DIAMONDS AND BRIGHT LIGHTS
“I used to party with the A list/ was the greatest, I was shameless/ caught up in the moment of the bright lights/ the free ride, the upside of being on the inside.” - Me - Catherine Britt-Katrina Burgoyne.
Catherine wrote Make A Diamond with Andrew Swift and Me with expat Katrina Burgoyne who now calls Nashville home.
Both songs accentuate life's struggles on the flip side of fame.
Catherine wrote her third single Me with Katrina over Zoom during the 2020 Covid lockdowns.
She conceived the idea after going through old boxes of memorabilia.
“We wrote the song after going through memorabilia from my past, mostly the Nashville days, and wanting to address how I felt about all of that now”, Catherine explained.
“Me is an honest song that comes from a place of reflection and looking back over a crazy, wild, interesting and intense career that has had its highs and lows, creating the artist I am today - someone who is not willing to compromise on being 100% ME”.

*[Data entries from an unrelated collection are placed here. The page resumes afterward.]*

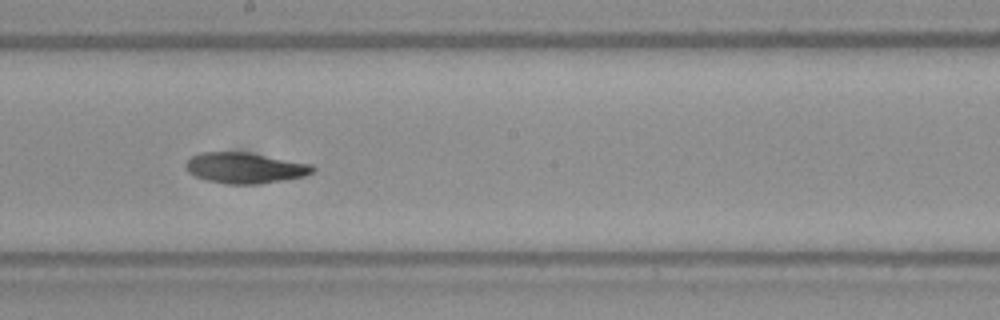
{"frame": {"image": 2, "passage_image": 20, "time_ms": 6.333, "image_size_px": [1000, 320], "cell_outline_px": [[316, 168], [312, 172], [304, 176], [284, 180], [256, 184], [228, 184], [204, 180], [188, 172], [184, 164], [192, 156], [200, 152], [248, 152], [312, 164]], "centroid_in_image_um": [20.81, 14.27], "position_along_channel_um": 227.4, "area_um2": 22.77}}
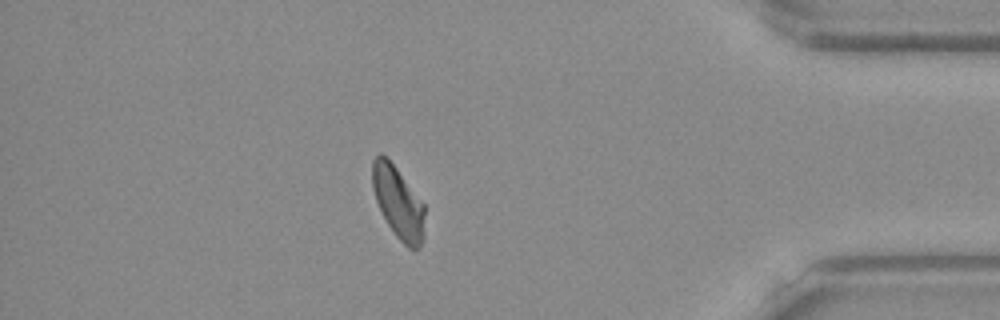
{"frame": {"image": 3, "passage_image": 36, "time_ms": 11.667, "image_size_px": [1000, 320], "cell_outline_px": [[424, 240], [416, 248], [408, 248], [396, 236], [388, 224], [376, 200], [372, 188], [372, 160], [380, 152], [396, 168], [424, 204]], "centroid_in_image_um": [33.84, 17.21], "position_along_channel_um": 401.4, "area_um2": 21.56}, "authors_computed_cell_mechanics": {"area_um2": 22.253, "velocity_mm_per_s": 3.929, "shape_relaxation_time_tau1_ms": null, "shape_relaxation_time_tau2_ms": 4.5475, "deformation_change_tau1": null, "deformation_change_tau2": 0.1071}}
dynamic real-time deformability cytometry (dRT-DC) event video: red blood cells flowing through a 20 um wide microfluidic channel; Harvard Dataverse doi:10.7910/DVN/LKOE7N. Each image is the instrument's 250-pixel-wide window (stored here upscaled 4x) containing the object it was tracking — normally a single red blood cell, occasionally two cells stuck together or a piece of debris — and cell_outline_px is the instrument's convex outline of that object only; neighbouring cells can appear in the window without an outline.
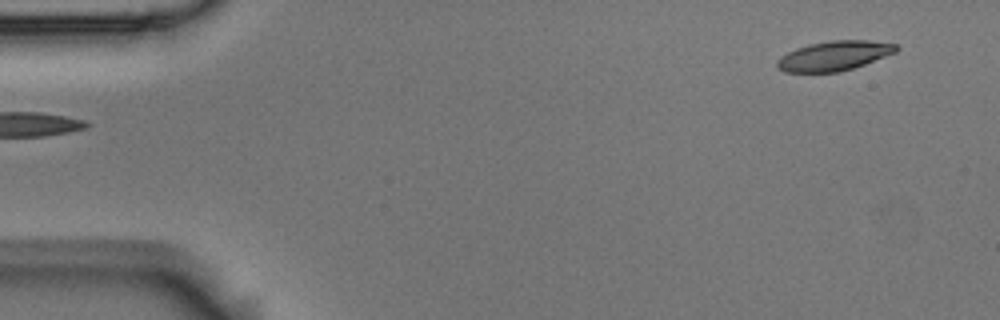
{"species": "Egyptian fruit bat (a non-hibernating species)", "species_latin": "Rousettus aegyptiacus", "temperature_condition": "room temperature", "stored_images_in_passage": 5, "segment_of_instrument_passage": [2, 2], "camera_frame_rate_fps": 3000, "um_per_image_px": 0.085, "animal": {"sex": "male"}, "frame": {"image": 1, "passage_image": 5, "time_ms": 1.333, "image_size_px": [1000, 320], "cell_outline_px": [[900, 48], [896, 52], [864, 64], [840, 72], [784, 72], [776, 68], [776, 60], [780, 56], [796, 48], [808, 44], [832, 40], [868, 40], [896, 44]], "centroid_in_image_um": [70.86, 4.74], "position_along_channel_um": 14.1, "area_um2": 20.63}}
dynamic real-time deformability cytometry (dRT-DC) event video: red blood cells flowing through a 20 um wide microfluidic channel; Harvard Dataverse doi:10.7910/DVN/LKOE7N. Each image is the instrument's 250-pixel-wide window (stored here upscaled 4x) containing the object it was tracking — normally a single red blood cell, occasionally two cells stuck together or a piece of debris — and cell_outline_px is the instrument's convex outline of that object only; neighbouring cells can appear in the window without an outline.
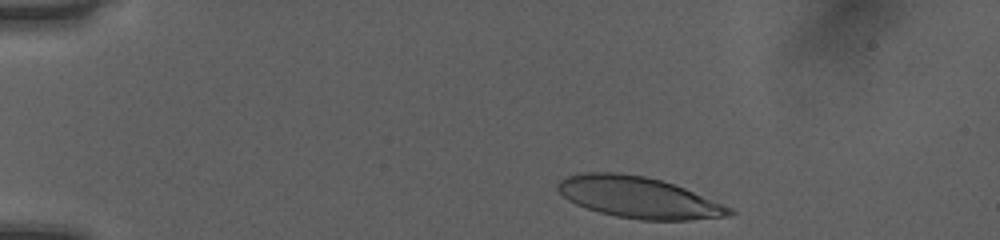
{"species": "human", "species_latin": "Homo sapiens", "temperature_condition": "room temperature", "stored_images_in_passage": 38, "camera_frame_rate_fps": 3000, "um_per_image_px": 0.085, "donor": {"sex": "female"}, "frame": {"image": 1, "passage_image": 2, "time_ms": 0.333, "image_size_px": [1000, 240], "cell_outline_px": [[736, 212], [728, 216], [692, 220], [640, 220], [616, 216], [600, 212], [576, 204], [568, 200], [556, 188], [556, 184], [560, 180], [568, 176], [580, 172], [616, 172], [644, 176], [660, 180], [684, 188], [732, 208]], "centroid_in_image_um": [54.26, 16.78], "position_along_channel_um": 30.7, "area_um2": 41.04}}
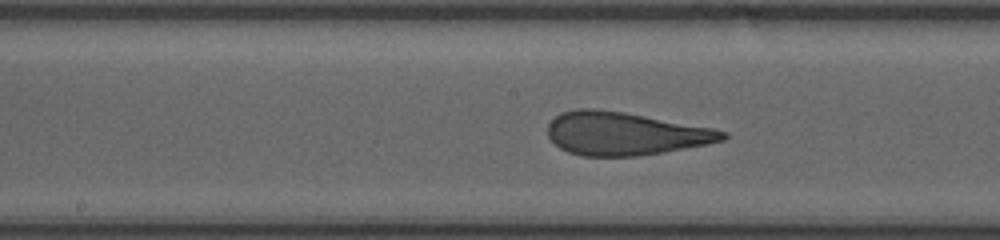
{"frame": {"image": 2, "passage_image": 20, "time_ms": 6.333, "image_size_px": [1000, 240], "cell_outline_px": [[728, 136], [724, 140], [664, 152], [636, 156], [584, 156], [568, 152], [560, 148], [548, 136], [548, 124], [560, 112], [576, 108], [592, 108], [624, 112], [712, 128], [728, 132]], "centroid_in_image_um": [53.08, 11.35], "position_along_channel_um": 195.1, "area_um2": 43.64}}
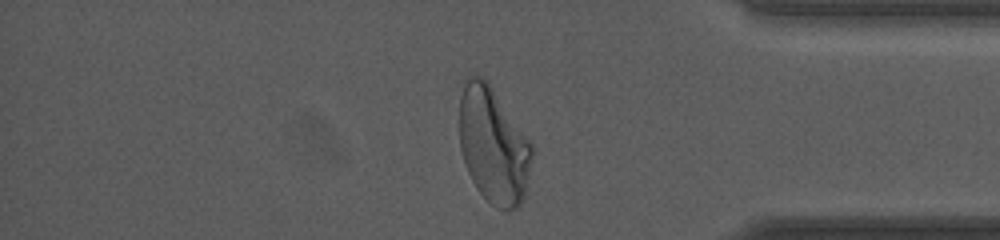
{"frame": {"image": 3, "passage_image": 36, "time_ms": 11.667, "image_size_px": [1000, 240], "cell_outline_px": [[532, 160], [524, 196], [520, 204], [516, 208], [508, 212], [504, 212], [496, 208], [476, 188], [464, 164], [460, 148], [460, 80], [468, 76], [480, 76], [488, 80], [532, 144]], "centroid_in_image_um": [41.91, 12.32], "position_along_channel_um": 393.3, "area_um2": 49.59}, "authors_computed_cell_mechanics": {"area_um2": 43.5523, "velocity_mm_per_s": 4.0285, "shape_relaxation_time_tau1_ms": 5.5395, "shape_relaxation_time_tau2_ms": 0.7623, "deformation_change_tau1": 0.2402, "deformation_change_tau2": 0.1066}}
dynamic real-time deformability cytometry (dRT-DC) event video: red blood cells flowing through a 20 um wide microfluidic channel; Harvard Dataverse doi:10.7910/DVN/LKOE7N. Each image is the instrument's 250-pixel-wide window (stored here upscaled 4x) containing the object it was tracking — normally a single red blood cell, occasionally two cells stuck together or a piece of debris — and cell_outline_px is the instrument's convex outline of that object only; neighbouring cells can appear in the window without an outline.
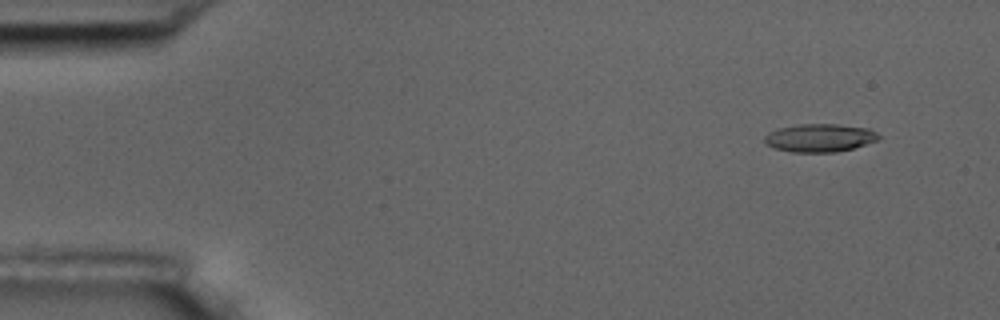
{"species": "common noctule bat (a hibernating species)", "species_latin": "Nyctalus noctula", "temperature_condition": "room temperature", "stored_images_in_passage": 6, "camera_frame_rate_fps": 3000, "um_per_image_px": 0.085, "animal": {"sex": "male", "body_mass_g": 17.5, "forearm_length_mm": 52.3}, "frame": {"image": 1, "passage_image": 2, "time_ms": 1.333, "image_size_px": [1000, 320], "cell_outline_px": [[880, 136], [876, 140], [852, 148], [836, 152], [792, 152], [772, 148], [764, 144], [764, 136], [780, 128], [800, 124], [836, 124], [872, 128]], "centroid_in_image_um": [69.66, 11.72], "position_along_channel_um": 15.3, "area_um2": 18.61}}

Natalie Henry is co-writer of Original Sin - another maternal metaphor in a spiritual sprint for salvation - while New Dawn , penned with Grace Turner, references 2020 in its survival strategy.
Her Country Fan duet with Lee Kernaghan praises loyal audiences while Hard To Love , featuring Jim Lauderdale, is a true romance triumph.
Long Way Round, penned with Charlie Collins, uses parental emotions to fuel her rocky joyous journey - a fitting finale to a dynamic disc by a supreme survivor.
“I always found that fascinating when I sat down with people like Guy Clark and they'd tell me they'd just listen to people talk and then write down their stories,” Britt recalled.
“I wanted to write a whole record that wasn't all about me. I wanted everyone to be able to see themselves in these songs and not necessarily have to know Catherine Britt.”
She has been a prolific award winner since 2009 with the first of four Golden Guitars that led to ARIA, APRA, CMC and her 2010 CMA Global Artist of the year.
Catherine has toured and recorded with Kasey Chambers, Paul Kelly, Sir Elton John, Steve Earle, Dolly Parton, Don McLean, Chris Isaak, Brooks & Dunn, Alan Jackson, Guy Clark and Keith Urban.
And that road that goes on forever has many memorable milestones.
Britt began her Home Truths tour with Moko and is now on the lost highway with Amber Lawrence on their Love And Lies tour.